**TASK PROMPT**:
Restate each line below word for word, skipping every picture.
[Opening DATA FOR REVIEW section]
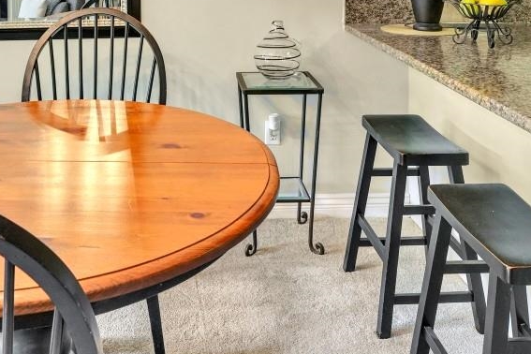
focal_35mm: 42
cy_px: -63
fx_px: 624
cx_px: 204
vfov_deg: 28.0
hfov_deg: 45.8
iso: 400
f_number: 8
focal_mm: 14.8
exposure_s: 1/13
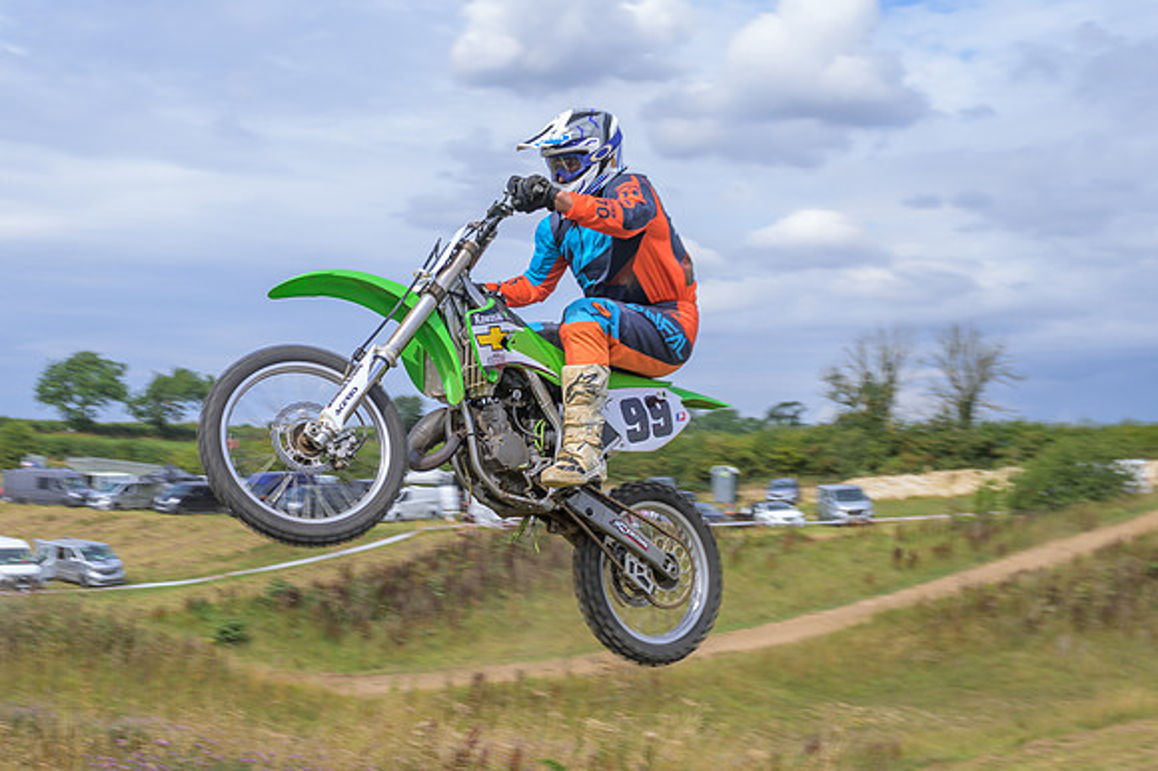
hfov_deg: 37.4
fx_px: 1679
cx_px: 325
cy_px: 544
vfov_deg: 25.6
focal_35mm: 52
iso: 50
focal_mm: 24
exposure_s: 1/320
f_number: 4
[Closing DATA FOR REVIEW section]
**OUTPUT BELOW**:
focal_35mm: 42
cy_px: -63
fx_px: 624
cx_px: 204
vfov_deg: 28.0
hfov_deg: 45.8
iso: 400
f_number: 8
focal_mm: 14.8
exposure_s: 1/13
hfov_deg: 37.4
fx_px: 1679
cx_px: 325
cy_px: 544
vfov_deg: 25.6
focal_35mm: 52
iso: 50
focal_mm: 24
exposure_s: 1/320
f_number: 4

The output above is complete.